A lot of functionality in powershell is exposed through providers with consistent syntax, revolving around items. This is a bit mind-blowing at first: I work with functions, the registry and certificates just like files? Then, it becomes fairly powerful.

Piping objects? Think reduce, not pipes

Shell script authors know pipes, but these are typically text or byte pipes, not object pipelines. Object pipelines are cool because 1) it’s really easy to distinguish one object from the next. No worry about terminators. 2) You can act on those objects, walk graphs within the pipeline (it’s not always a good idea, though).
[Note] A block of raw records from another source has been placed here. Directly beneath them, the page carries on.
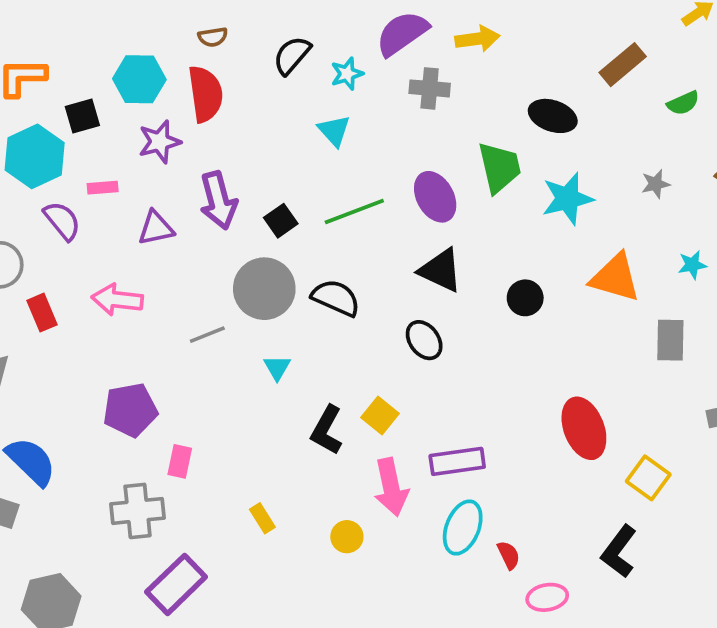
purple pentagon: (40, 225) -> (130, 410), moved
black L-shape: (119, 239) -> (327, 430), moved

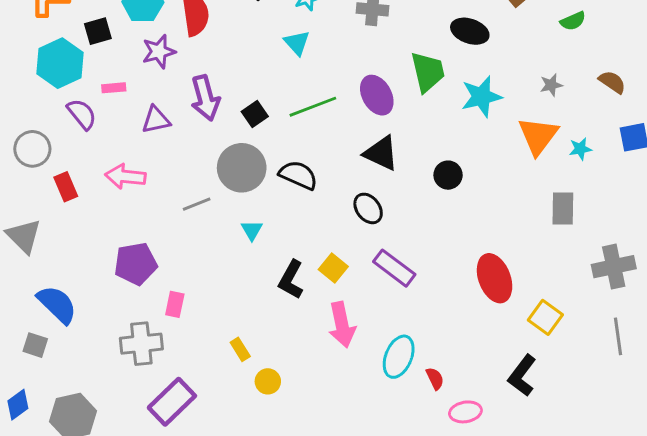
orange triangle: (615, 278) -> (538, 136), moved, turned 51
purple rectangle: (457, 461) -> (394, 268), moved, turned 45
yellow circle: (347, 537) -> (268, 381), moved

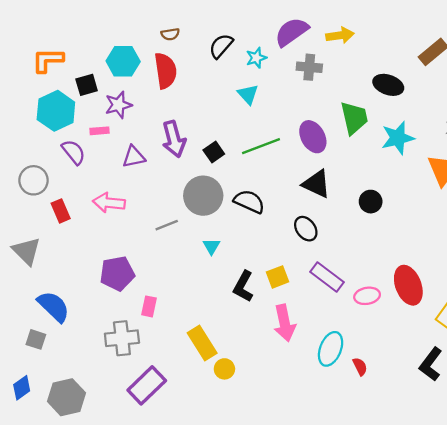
purple star: (159, 52) -> (118, 105), moved
yellow square: (333, 268) -> (277, 277), turned 30
yellow rectangle: (240, 349) -> (202, 343), size x1.8
pink ellipse: (465, 412) -> (367, 296), moved

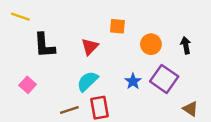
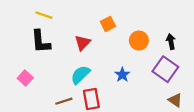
yellow line: (20, 17) -> (44, 15), moved
orange square: (117, 26) -> (108, 24), turned -32
purple square: (164, 79) -> (165, 69), moved

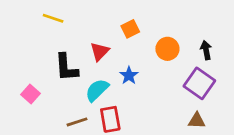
black L-shape: (41, 42) -> (66, 67), moved
blue star: (122, 75) -> (129, 75), moved
brown triangle: (175, 100) -> (197, 121), moved, turned -32

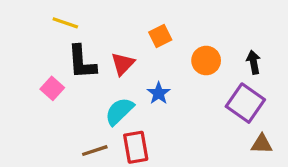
black L-shape: (66, 67) -> (82, 62), moved
pink square: (30, 94) -> (52, 88), moved
brown triangle: (197, 121) -> (262, 144), moved

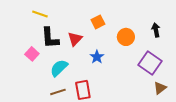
black arrow: (254, 62) -> (156, 30), moved
cyan semicircle: (119, 111) -> (59, 68), moved
brown triangle: (262, 144) -> (160, 88), turned -40

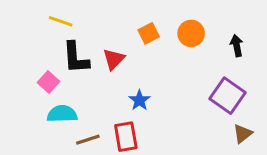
orange circle: (126, 37) -> (191, 33), moved
blue star: (97, 57) -> (139, 100), moved
cyan semicircle: (59, 68) -> (62, 114), moved, turned 42

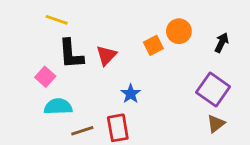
orange square: (149, 33) -> (153, 45), moved
black arrow: (237, 46) -> (222, 43), turned 36
brown triangle: (243, 134) -> (216, 124), moved

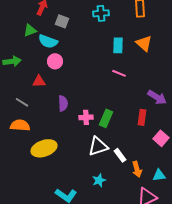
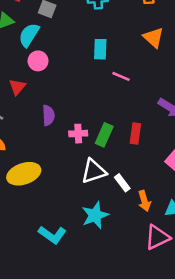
cyan semicircle: (48, 41) -> (29, 35), turned 102
cyan rectangle: (118, 45) -> (100, 49), moved
red triangle: (39, 81) -> (17, 87), turned -48
red rectangle: (142, 117) -> (135, 134), moved
cyan star: (99, 180) -> (95, 215), size x1.5

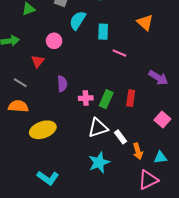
cyan semicircle: (29, 35) -> (78, 20), moved
cyan L-shape: (52, 235) -> (48, 178), moved

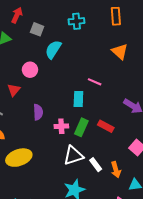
cyan rectangle: (103, 32) -> (78, 99), moved
red rectangle: (131, 98) -> (106, 126), turned -70
orange arrow: (138, 151) -> (116, 170), moved

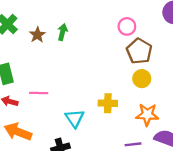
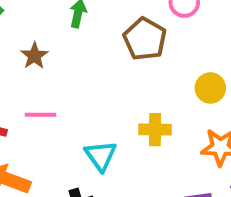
brown star: (37, 35) -> (34, 56), moved
brown pentagon: (139, 51) -> (145, 39), moved

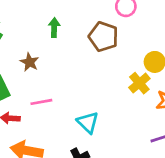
yellow cross: (155, 130) -> (139, 83), moved, turned -30

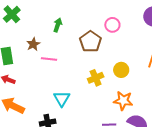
yellow cross: (139, 83) -> (96, 78), moved
pink line: (41, 102) -> (49, 59), moved

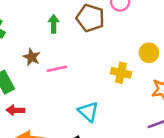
brown pentagon: (90, 42) -> (90, 18), moved
yellow cross: (96, 78) -> (121, 73), turned -35

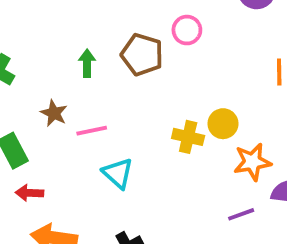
yellow circle: (149, 53) -> (223, 124), moved
cyan triangle: (88, 112) -> (118, 173), moved

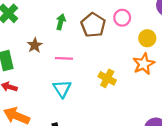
yellow circle: (223, 124) -> (147, 38), moved
pink line: (92, 131) -> (64, 58), moved
orange star: (252, 162) -> (144, 64), moved, turned -30

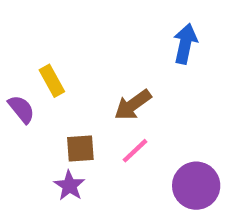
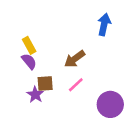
purple semicircle: (21, 109) -> (29, 61), moved
purple star: (69, 186) -> (35, 95), moved

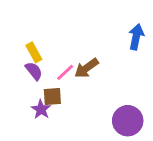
blue arrow: (104, 24) -> (136, 37), moved
pink line: (76, 85) -> (65, 72), moved

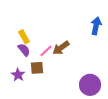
purple star: (41, 109) -> (18, 75), moved

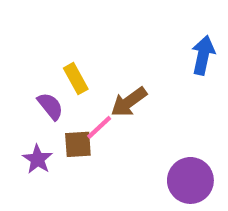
yellow rectangle: (24, 37) -> (76, 79), moved
pink line: (46, 51) -> (99, 127), moved

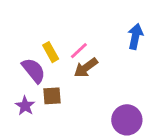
purple semicircle: (50, 106) -> (34, 70), size x1.4
pink line: (99, 127) -> (79, 51), moved

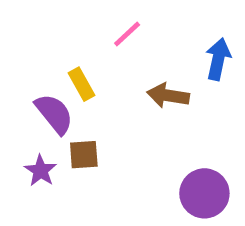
pink line: (79, 51) -> (127, 34), moved
brown arrow: (86, 68) -> (168, 95), moved, turned 45

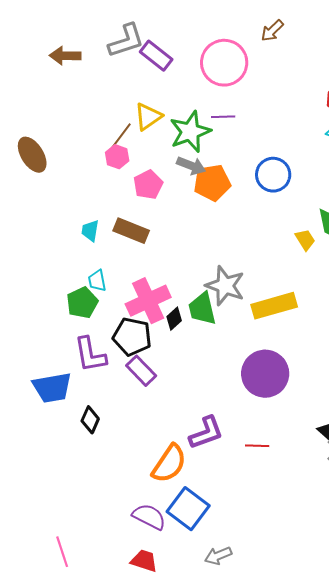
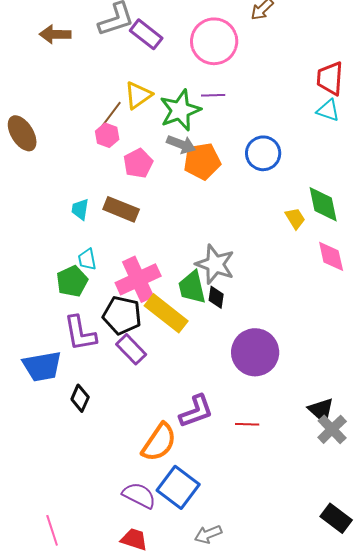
yellow rectangle: (274, 306) -> (166, 313), moved, turned 54
black diamond: (174, 319) -> (216, 297), moved, turned -40

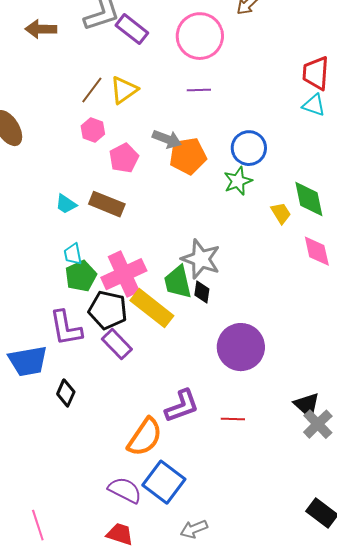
green star: (180, 110) -> (238, 181), moved, size x0.7
brown line: (111, 114) -> (92, 90), moved
cyan trapezoid: (80, 209) -> (66, 204), turned -65
green pentagon: (72, 281) -> (81, 276), moved

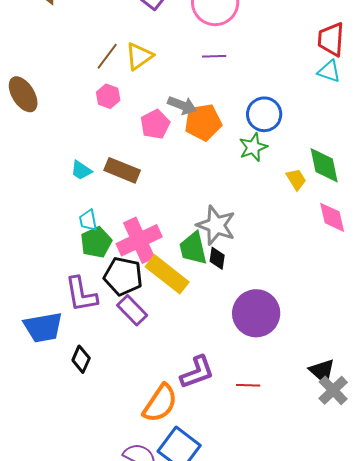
pink pentagon: (124, 158) -> (155, 124), moved

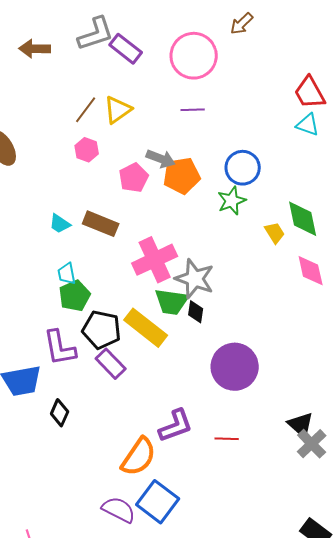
red trapezoid: (331, 39) -> (310, 93), turned -33
pink cross: (139, 240) -> (155, 260), moved
green trapezoid: (193, 248) -> (172, 302), turned -69

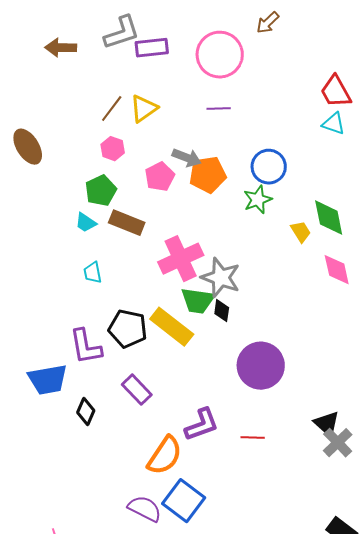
purple rectangle: (126, 49) -> (152, 48), turned -44
green pentagon: (75, 296) -> (101, 191), moved
purple rectangle: (111, 364) -> (137, 390), moved

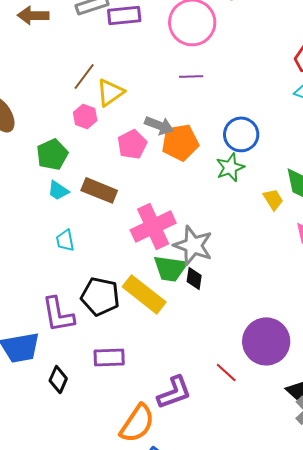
yellow triangle: (144, 109) -> (110, 92), moved
green pentagon: (101, 191) -> (52, 154), moved
purple circle: (261, 366) -> (266, 341), moved
purple rectangle: (137, 390) -> (109, 357), turned -48
red line: (253, 438) -> (226, 372), moved, turned 40

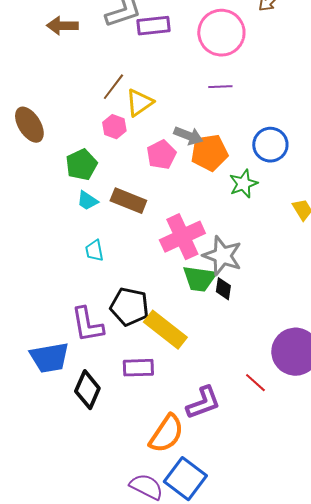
green star: (230, 167) -> (243, 184), moved
yellow rectangle: (144, 294) -> (165, 330), moved
black diamond: (58, 379) -> (87, 390), size x1.4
Functional programming languages has the concept of reduce. I am happiest thinking of pipelines in functional programming terms.

Yeah … slices and easy list types!

While experimenting with python for operational purposes, I found the list handling superbly powerful. Defining a list of servers to act on, tuples to quickly group data, all were great. Some of these things can also be done in powershell. The operations aren’t made as easy in real languages, for fear of nasty performance problems working with long lists.

See help_about_array. Highlights.

$webservers= "webapp1","webapp2", “webapp3”

or strongly typed:

[string[]] $webservers= "webapp1","webapp2", “webapp3”

Slice it to get a part (webapp1, webapp2)

$webservers [0..1] = "webapp1","webapp2", “webapp3”

Use the plus operator (+) to combine two arrays

$dbservers= “db1”,“db2”

$allservers=$webservers + $dbservers

Dictionaries are as easy as I hoped. See help about_hash_tables

$lookup = @{coffee="bitter";apple="sweet";peanut="crunchy";banana="sweet"}

With a surprising access mechanism -- not $lookup(“peanut”), but

$lookup.peanut

Sorting and filtering lists and dictionaries is simpler and more powerful than most languages, because it ties into the powershell object pipeline.

$lookup = @{coffee="bitter";apple="sweet";peanut="crunchy";banana="sweet"}
$lookup.getenumerator() | sort-object -property key
$lookup.getenumerator() | where-object {$_.Value -eq "sweet"}

One liners can be more than one line

In summary, here is one “line” of powershell:

$x=(@("Verb-Object semantics",
    "everything is a drive",
    "piping objects",
    "slices and lists",
    "powershell line continuation",
    "string interpolation") `
    | Where-Object {!$_.Contains("lists")}); $y=[String]::Join(",",$x); "I found $y bizzare truly bizzare while learning powershell."